**Set problem**: Carry on the wedding photography guide from its last sentence, picking up right after the mention of the Brompton Oratory wedding.

-------- Given passage --------

Photographing Arrivals and Greetings at the Wedding Ceremony Venue
Travelling to the Wedding Ceremony Venue
I try to leave the preparations a while before the bridal party. This allows me time to arrive at the ceremony venue (whether a church, register office or other location) about twenty minutes before the bride is due to arrive. I then have a chance to take some establishing shots of the details, venue and the groom and his party – particularly any nerves that may be apparent from his side!
Personally I choose not to drive between the venues and often travel with guests who are going or a booked taxi. Very occasionally I travel with the bride and her father as below.
Photographing the Groom’s Nerves…
Bride’s often ask me how the groom was after I’ve seen him at the venue. They are frequently surprised when I tell them how nervous the groom appeared. I can only put this down to the huge magnitude of the wedding day and the importance placed on it. It can reduce the most composed and usually relaxed person to a nervous wreck. I love to photograph this if I can. The bride will not normally see this side of her groom and it’s lovely if I can take a photograph of her apprehensive fiancé.
What the Bride will Not See…
There are many other goings-on happening as guests arrive that the bride will miss out on. It is your photographer’s job to ensure that these are documented. If there are any particularly important shots that you would like them to capture, be sure to tell them. Do bear in mind that every wedding is different, so some shots may not be possible.
The arrivals time will be the first time that many of the guests will see each other and it is a great time for your photographer to take some meet and greet shots. Your wedding photographer should always be on the lookout for some scene setting shots that will act as a link in your book or just a memory of your day.
I like to have at least 20 minutes to photograph the groom and guests prior to the bride’s arrival.
Photographing the Arrival of the Bride
A must-have shot is the bride’s arrival. I try to take a sequence of shots depicting this event and continue to shoot whilst she and her party compose themselves at the entrance and eventually walk down the aisle. Methods of transport vary greatly from London taxi cabs to limousines, family cars to Rolls-Royces as at the wedding at Brompton Oratory below.

-------- Supplied records --------

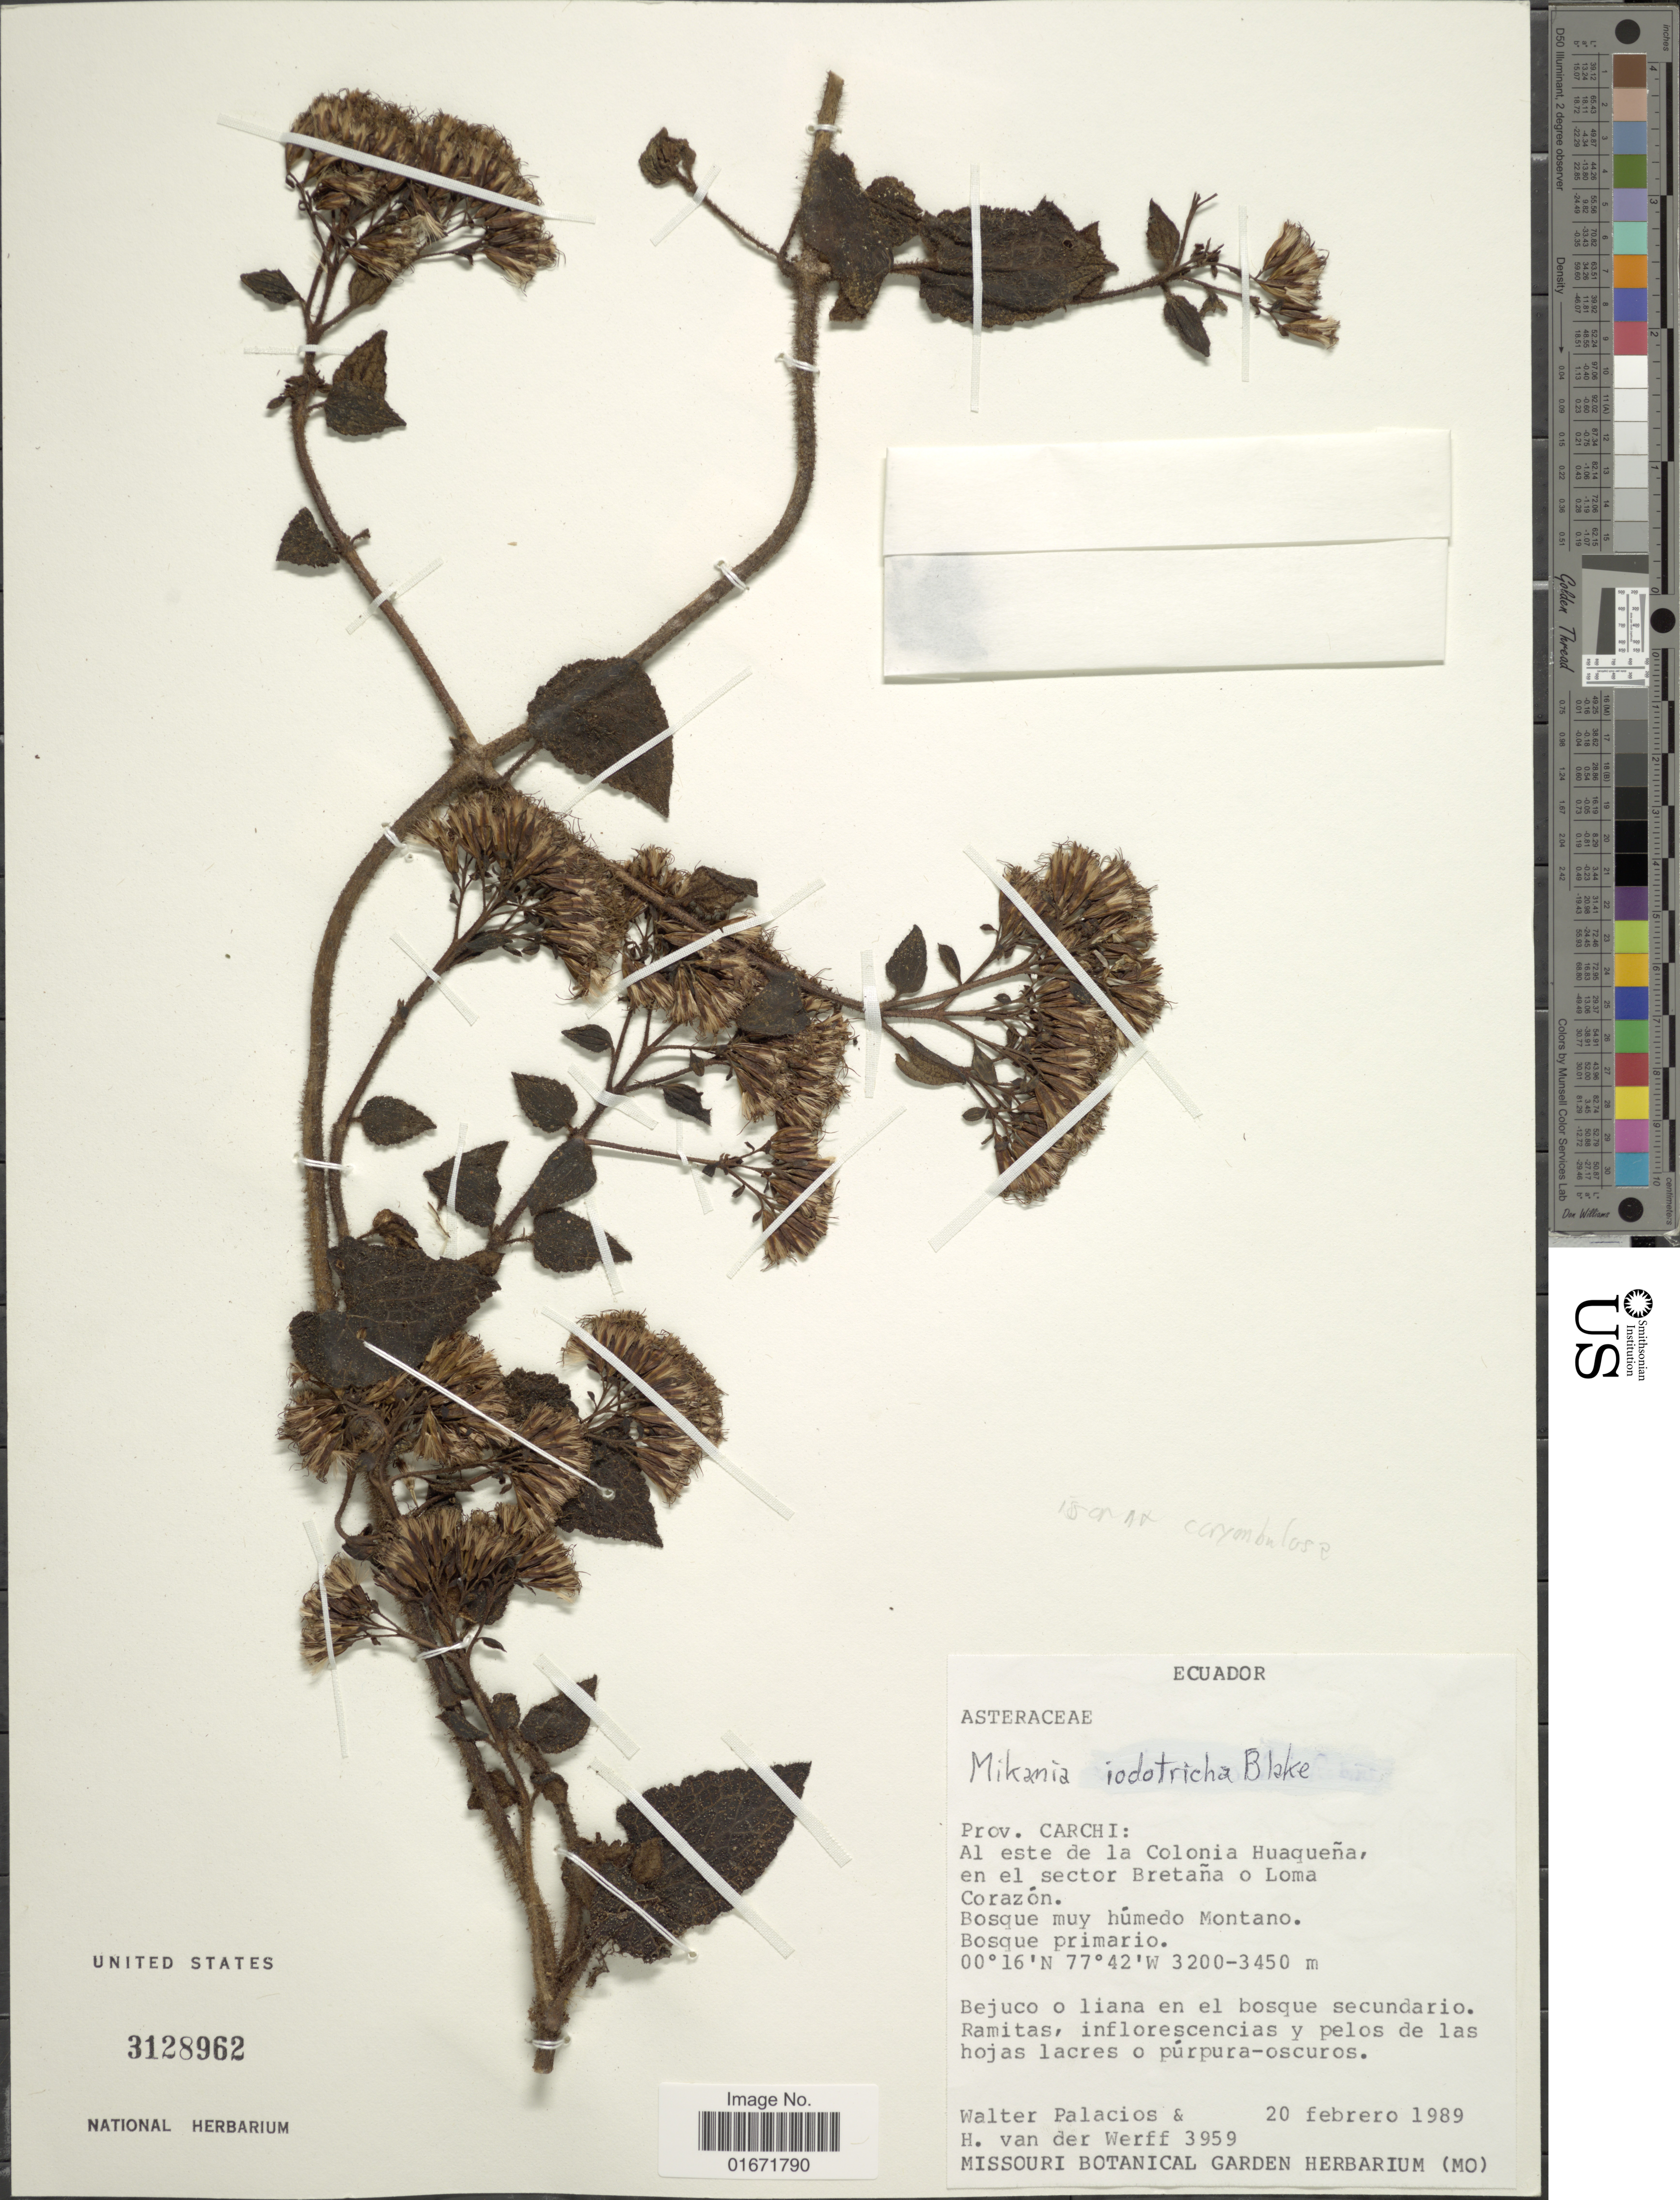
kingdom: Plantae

--------
-------- Supplied records --------

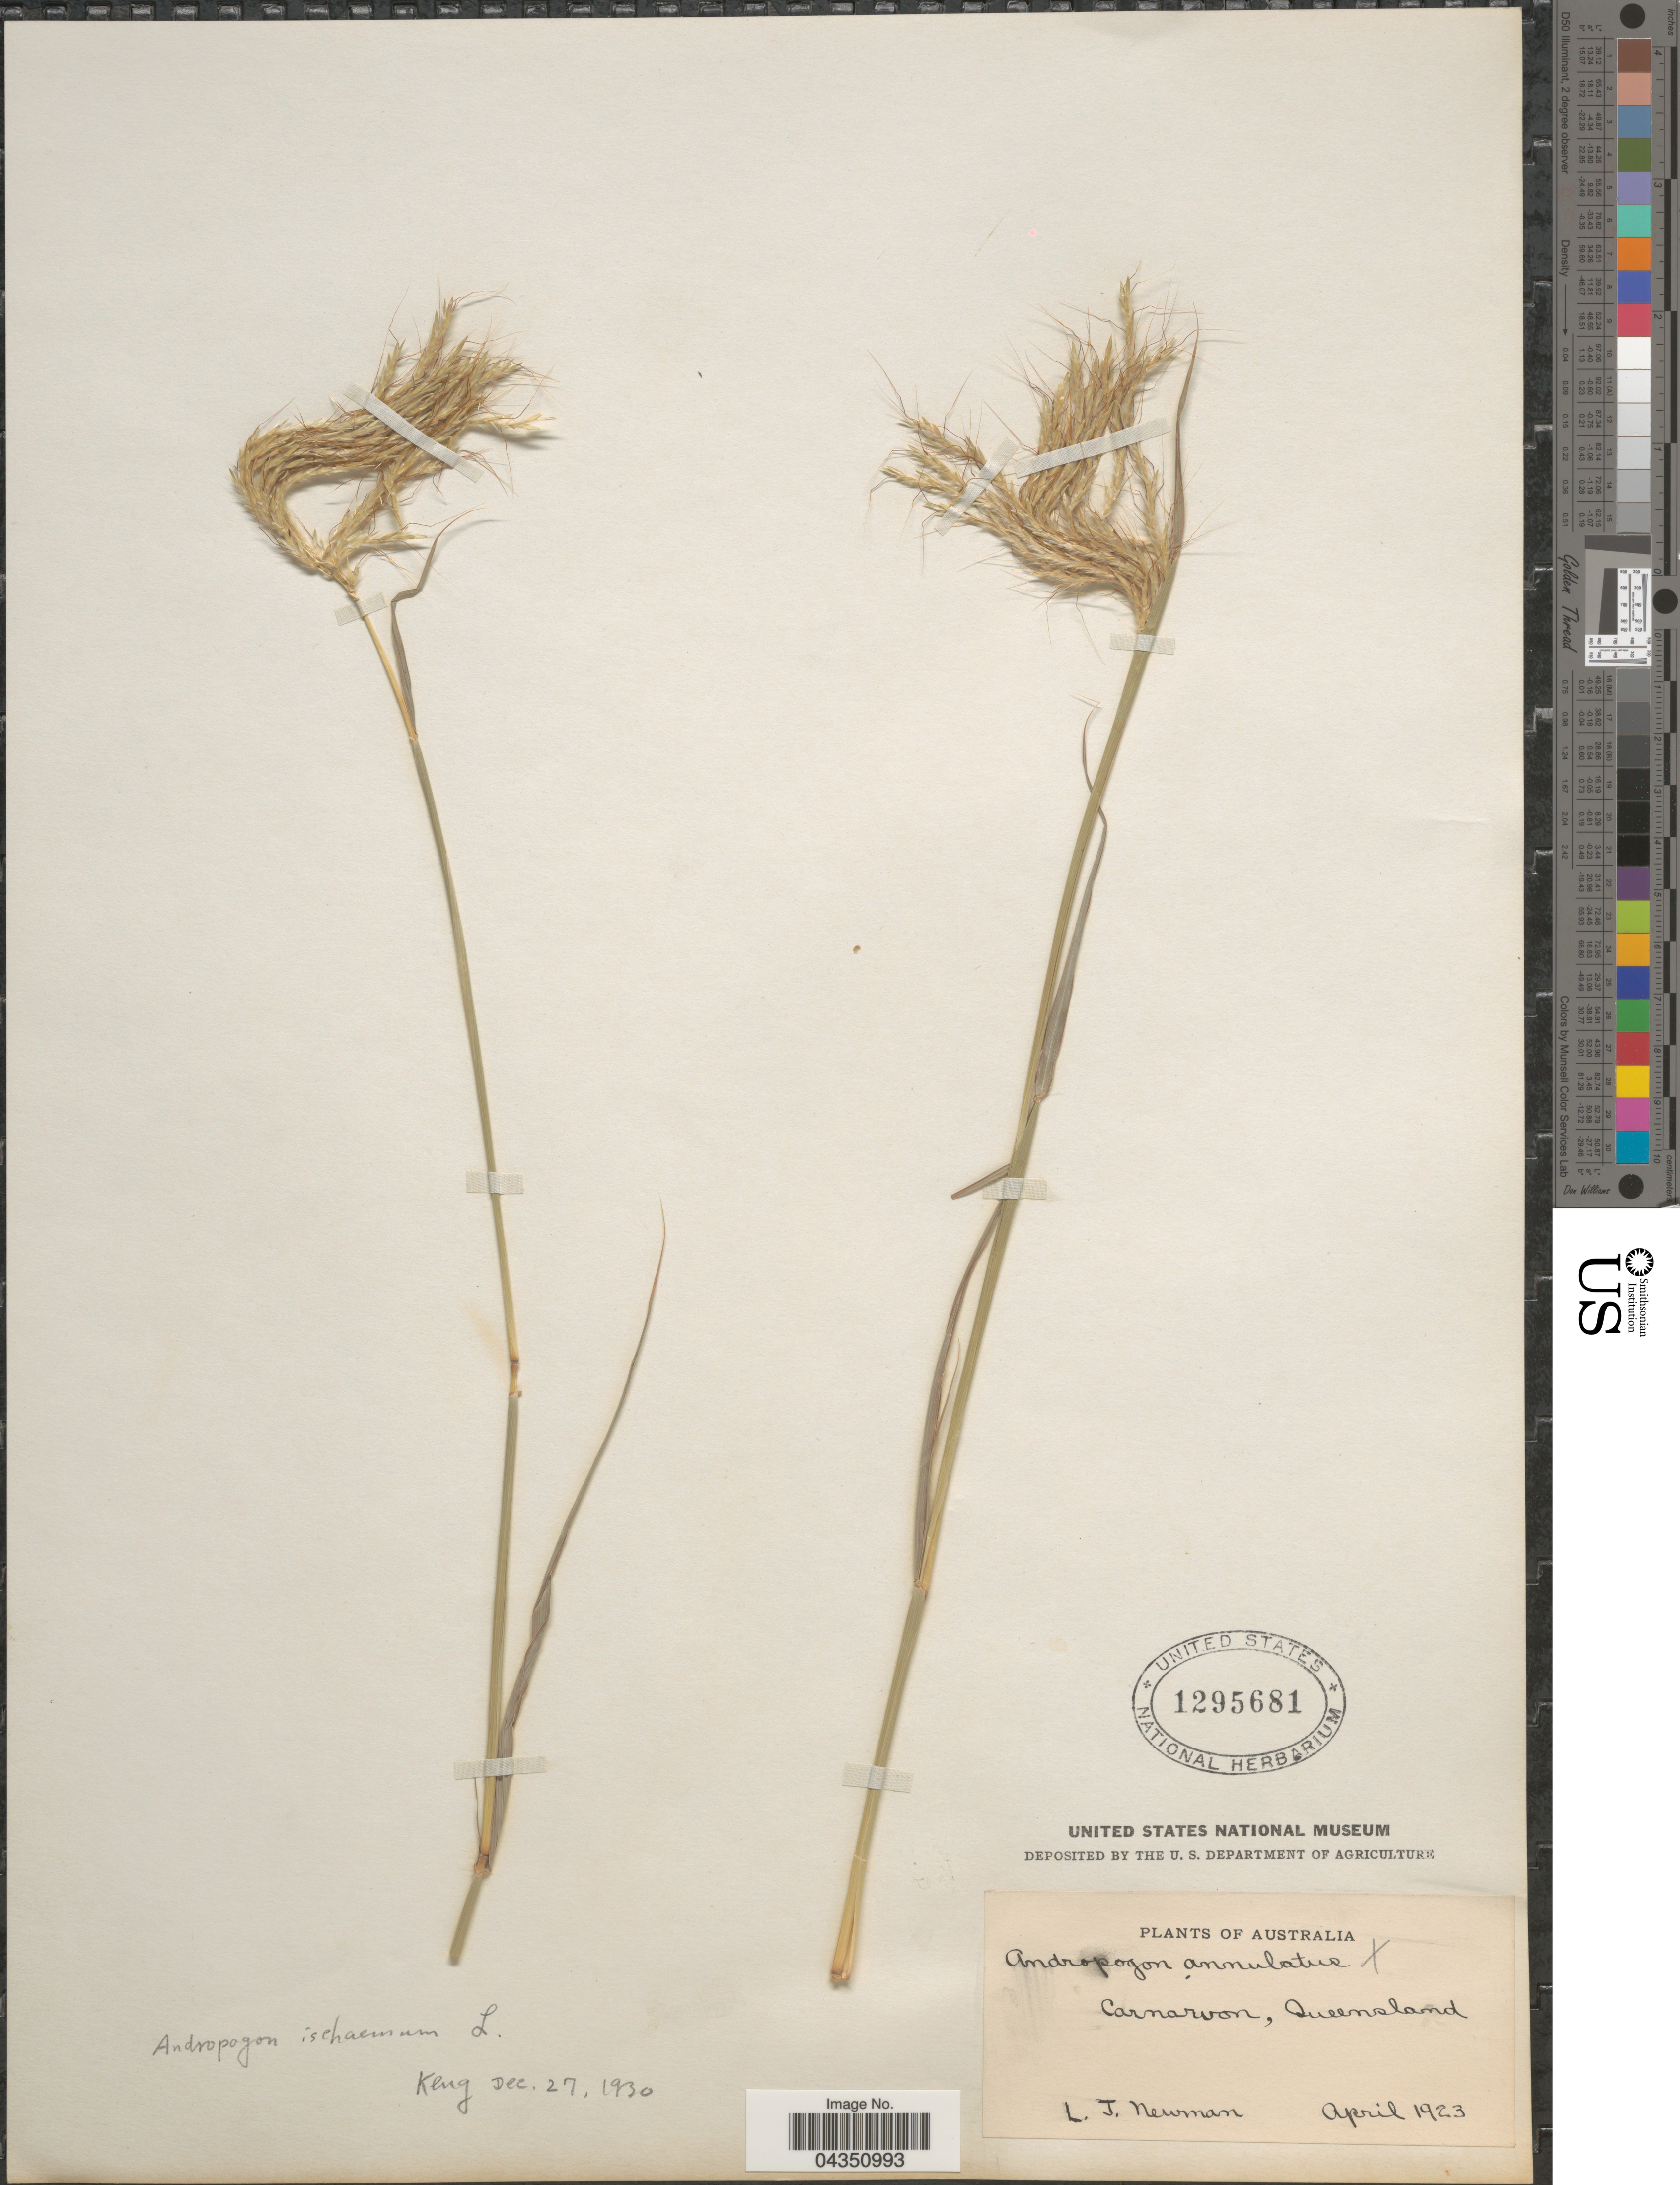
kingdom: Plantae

--------

**Written response**:
Small Breaks from Convention
Arriving Together
These days many couples choose to break from convention and that’s a good thing. It’s your day, so do what suits you and that includes how you arrive at your ceremony venue.
Traditionally, the bride arrives last and walks down the aisle to join her waiting groom. But nowadays, many couples choose to arrive together with little fanfare, particularly at small register office weddings.
Sometimes the preparations and ceremony are in the same building which is very handy for the photographer as it means they can photograph guest arrivals and also the bride leaving her preparations and making her way to the ceremony.
Who Will Accompany You to the Venue?
This is covered more in-depth in the next chapter (more specifically walking down the aisle) but there’s a slight overlap:
It’s the bride’s father that normally travels with the bride to the venue and walks her down the aisle, but there are occasions where this is not possible.
I once had a bride tell me they didn’t think he would want to accompany her. It wasn’t that they weren’t close, just that she didn’t want to put any undue stress on him and wanted him to enjoy the day with no pressure. I encouraged her to at least ask which she did in the end. He was over the moon and it ended up being a very special moment. If you’re unsure, ask him!
Sadly some fathers have passed on or may have health issues to prevent them from carrying out their fatherly duties. In this case, do ask another close family member or best friend. Brothers/sisters, grandparents, uncles/aunts, school friends and even sons or daughters are all OK to ask. There’s really no restriction on the relationship to you or sex of the person if your dad can’t be by your side.
But if you do want to arrive and/or walk down the aisle on your own, that’s fine too. Many brides choose to do that these days (see photos above and below).
Potential for Posed Portraits Before Your Wedding
Whether you arrive together, separately, in a bridal party or with your parents or groomsmen, they is usually time for some posed portraits outside your venue. I try to keep this short and low-key so you can enjoy the build up, but some couples like to have a few formal shots on arrival and before the day really gets going.
I have a whole chapter on Posed Wedding Photography for more hints and tips. It covers the subject in-depth.
Candid Photos as the Guests Assemble at the Ceremony
In the ceremony room, I try to take photos of groups of people that are together. These could be of couples or families and sometimes individuals. Usually the guests are seated in rows which can make it a bit tricky to take attractive photos as the near person can seem larger than those at the other end. To counteract this I may ask some guests to lean forwards or backwards slightly.
The Bride at the Venue Before the Ceremony
After the bride has finally arrived at the ceremony venue, there is usually time to photograph her with the bridal party and alone. This is all part of my photographic storytelling of the day. I feel it’s important to document the bride as she makes her way through the venue and towards her marriage ceremony.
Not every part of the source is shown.